**Work request**. Pull out every line in the items below that contains the string "parte", treating uppercase and lowercase as different.

**Transcribed page text**.

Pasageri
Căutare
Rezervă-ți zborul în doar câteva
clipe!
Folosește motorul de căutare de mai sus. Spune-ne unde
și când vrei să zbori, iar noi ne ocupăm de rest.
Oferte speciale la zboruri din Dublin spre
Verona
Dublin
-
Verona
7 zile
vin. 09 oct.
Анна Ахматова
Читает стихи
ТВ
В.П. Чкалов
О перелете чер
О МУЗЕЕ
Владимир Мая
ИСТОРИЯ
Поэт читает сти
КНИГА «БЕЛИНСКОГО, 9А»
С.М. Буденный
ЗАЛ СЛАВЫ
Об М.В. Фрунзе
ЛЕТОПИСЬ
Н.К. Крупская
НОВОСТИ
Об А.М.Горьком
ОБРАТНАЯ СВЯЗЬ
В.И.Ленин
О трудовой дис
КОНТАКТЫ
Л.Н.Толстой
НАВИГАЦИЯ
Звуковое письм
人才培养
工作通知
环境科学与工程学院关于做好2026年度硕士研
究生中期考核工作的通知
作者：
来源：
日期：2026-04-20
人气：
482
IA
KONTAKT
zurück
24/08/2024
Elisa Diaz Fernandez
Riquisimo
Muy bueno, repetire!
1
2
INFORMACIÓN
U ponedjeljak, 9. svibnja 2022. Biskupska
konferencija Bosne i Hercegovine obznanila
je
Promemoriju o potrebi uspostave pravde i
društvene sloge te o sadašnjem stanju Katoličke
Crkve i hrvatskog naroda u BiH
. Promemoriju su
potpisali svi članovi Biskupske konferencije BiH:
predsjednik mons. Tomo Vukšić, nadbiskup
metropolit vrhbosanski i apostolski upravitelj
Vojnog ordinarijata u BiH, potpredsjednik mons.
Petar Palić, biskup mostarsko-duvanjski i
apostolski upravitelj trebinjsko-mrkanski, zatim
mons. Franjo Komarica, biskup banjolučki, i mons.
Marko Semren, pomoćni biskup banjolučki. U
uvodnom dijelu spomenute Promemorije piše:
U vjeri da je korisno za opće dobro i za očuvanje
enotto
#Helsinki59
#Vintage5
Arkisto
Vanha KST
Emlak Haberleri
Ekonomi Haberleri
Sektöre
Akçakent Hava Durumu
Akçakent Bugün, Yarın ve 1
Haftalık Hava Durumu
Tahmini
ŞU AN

--

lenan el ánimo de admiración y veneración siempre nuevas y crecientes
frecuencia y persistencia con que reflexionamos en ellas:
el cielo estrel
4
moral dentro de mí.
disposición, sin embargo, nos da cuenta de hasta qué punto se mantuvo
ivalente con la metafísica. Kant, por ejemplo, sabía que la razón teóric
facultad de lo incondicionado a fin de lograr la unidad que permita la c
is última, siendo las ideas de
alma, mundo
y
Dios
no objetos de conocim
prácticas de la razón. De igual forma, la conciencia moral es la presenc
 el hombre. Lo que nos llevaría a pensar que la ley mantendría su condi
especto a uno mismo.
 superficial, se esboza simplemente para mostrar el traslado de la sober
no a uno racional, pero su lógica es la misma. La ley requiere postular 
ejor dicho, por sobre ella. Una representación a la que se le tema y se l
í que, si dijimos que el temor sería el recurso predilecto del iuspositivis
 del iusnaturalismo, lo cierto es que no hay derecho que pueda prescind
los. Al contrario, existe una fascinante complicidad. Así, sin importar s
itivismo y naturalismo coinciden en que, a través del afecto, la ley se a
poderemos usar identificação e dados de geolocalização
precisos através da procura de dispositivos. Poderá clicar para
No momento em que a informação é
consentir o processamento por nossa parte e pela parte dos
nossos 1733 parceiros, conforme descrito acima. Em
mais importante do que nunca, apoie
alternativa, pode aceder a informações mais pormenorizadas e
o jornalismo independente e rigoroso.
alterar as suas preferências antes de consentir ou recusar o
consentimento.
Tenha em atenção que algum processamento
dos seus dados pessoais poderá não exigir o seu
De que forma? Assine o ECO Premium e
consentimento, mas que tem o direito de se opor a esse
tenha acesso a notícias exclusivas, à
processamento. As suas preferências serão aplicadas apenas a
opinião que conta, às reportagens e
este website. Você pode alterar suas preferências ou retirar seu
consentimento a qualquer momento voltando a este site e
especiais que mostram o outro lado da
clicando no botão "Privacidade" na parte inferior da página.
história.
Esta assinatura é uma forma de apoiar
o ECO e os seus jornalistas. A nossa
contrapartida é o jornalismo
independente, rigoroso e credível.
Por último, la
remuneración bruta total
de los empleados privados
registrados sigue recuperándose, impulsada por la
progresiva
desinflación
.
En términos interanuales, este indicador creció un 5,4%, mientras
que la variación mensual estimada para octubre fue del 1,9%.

**Result of this exercise**.
consentir o processamento por nossa parte e pela parte dos
clicando no botão "Privacidade" na parte inferior da página.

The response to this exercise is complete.